Trapattoni met reports of late night carousing with a grandfatherly concern in public but he was privately furious that discipline was ignored and, behind the scenes, hard words were spoken. The players have been, relatively speaking, on their best behaviour ever since. The days we are living through have all but outlawed excess on any serious scale and what was easily forgiven in the 1990s is no longer acceptable.

Add to that the fact the geography of football has changed to such a degree that those representing a small principality high in the Pyrenees are no longer considered ripe for a huge and very positive spike on the goal difference front.

Yet for all the improvement seen among football's perennial minnows, Andorra have scored just one goal in this campaign to date and that was the one which gave Trapattoni a dose of the jitters in the Aviva a year ago. Maybe that is why there is a real concern among fans and pundits about tomorrow night's penultimate Group B qualifier.
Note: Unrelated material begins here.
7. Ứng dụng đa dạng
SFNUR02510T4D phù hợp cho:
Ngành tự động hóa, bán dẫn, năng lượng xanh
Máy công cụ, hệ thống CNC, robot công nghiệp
It is not difficult to understand why this should be the case. Trap's one-dimensional approach to international football as Ireland manager conjures up all sorts of worrying scenarios in Andorra.

Subtlety

Charlton didn't have a Plan B in 1995 and when a touch more subtlety and a few more passes would have easily unhinged Liechtenstein, devotion to a |system above all else was both Ireland's greatest strength and greatest weakness.

Trapattoni has been foostering around with the makings of a Plan B and seemed to be tinkering with a five-man midfield at Espanyol's training ground in Barcelona yesterday.

But when it comes to the crunch, he will change nothing and all we can do is throw the dice and pray that Andorra stick to their part in the unfolding Group B drama and behave like the cannon-fodder they should be to a squad of highly paid Premier League professionals who should be able to win this game with their eyes shut.